La Fed reste prudente, mais un assouplissement est possible dès septembre
- Posted by david@florida-invest.com
Les membres de la Réserve Fédérale américaine restent divisés sur le calendrier du prochain ajustement des taux d’intérêt. Lors de son intervention devant le Congrès mardi, le président de la Fed, Jerome Powell, a livré un message empreint de prudence, indiquant que les incertitudes liées à l’inflation et aux hausses tarifaires freinent pour l’instant toute décision immédiate, mais n’excluent pas un mouvement baissier dans les mois à venir.
Powell a notamment précisé que si les pressions inflationnistes devaient rester contenues, une baisse des taux pourrait intervenir “plutôt tôt que tard”, sans pour autant désigner une réunion spécifique du calendrier.
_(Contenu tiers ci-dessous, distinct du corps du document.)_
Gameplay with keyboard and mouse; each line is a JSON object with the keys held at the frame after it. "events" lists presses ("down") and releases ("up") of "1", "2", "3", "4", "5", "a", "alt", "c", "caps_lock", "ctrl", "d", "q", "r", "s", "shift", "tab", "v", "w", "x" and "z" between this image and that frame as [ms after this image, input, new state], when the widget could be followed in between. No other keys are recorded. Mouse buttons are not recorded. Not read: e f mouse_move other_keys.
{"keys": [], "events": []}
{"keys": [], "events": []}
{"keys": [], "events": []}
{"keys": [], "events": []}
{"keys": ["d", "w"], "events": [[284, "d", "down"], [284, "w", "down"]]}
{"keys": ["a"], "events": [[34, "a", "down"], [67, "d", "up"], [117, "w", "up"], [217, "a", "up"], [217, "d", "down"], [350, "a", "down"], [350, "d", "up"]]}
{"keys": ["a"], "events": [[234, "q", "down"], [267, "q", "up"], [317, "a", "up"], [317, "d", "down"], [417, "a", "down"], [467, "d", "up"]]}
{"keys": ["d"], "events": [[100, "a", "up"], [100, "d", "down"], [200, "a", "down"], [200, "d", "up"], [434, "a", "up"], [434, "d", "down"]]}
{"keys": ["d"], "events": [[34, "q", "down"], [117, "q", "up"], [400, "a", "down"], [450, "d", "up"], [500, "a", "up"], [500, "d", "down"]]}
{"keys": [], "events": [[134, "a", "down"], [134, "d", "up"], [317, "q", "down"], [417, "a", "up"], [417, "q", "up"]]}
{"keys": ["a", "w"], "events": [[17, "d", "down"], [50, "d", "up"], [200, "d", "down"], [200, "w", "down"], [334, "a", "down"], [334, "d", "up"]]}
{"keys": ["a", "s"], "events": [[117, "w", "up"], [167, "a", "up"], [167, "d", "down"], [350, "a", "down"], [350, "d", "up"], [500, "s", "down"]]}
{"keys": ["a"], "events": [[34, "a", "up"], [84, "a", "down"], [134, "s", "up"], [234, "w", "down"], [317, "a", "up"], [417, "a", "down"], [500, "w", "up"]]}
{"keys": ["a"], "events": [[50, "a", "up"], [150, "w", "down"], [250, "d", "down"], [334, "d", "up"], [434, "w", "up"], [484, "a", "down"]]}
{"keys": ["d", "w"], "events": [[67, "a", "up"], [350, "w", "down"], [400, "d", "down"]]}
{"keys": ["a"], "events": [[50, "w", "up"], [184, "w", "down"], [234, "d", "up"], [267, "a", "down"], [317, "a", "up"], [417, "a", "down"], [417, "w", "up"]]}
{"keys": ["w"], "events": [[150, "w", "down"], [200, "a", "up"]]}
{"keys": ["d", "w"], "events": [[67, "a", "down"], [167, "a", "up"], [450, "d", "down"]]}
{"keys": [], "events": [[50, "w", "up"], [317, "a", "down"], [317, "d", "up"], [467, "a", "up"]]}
Les observateurs anticipent désormais que la Fed pourrait attendre la réunion de septembre pour évaluer plus clairement les effets économiques des hausses de droits de douane récemment annoncées.
Un débat interne de plus en plus visible
En interne, des voix commencent à plaider en faveur d’un ajustement plus rapide. Michelle Bowman, vice-présidente chargée de la supervision, a déclaré lundi lors d’une conférence internationale qu’elle soutiendrait une baisse des taux dès la prochaine réunion, afin de soutenir l’emploi et de ramener les taux vers un niveau “neutre” pour l’économie.
Cette position reflète un tournant progressif mais réel dans la dynamique de la Fed, traditionnellement attachée à une posture de prudence face à l’inflation. Le dilemme de la Fed reste intact : soutenir l’emploi sans relancer la spirale inflationniste.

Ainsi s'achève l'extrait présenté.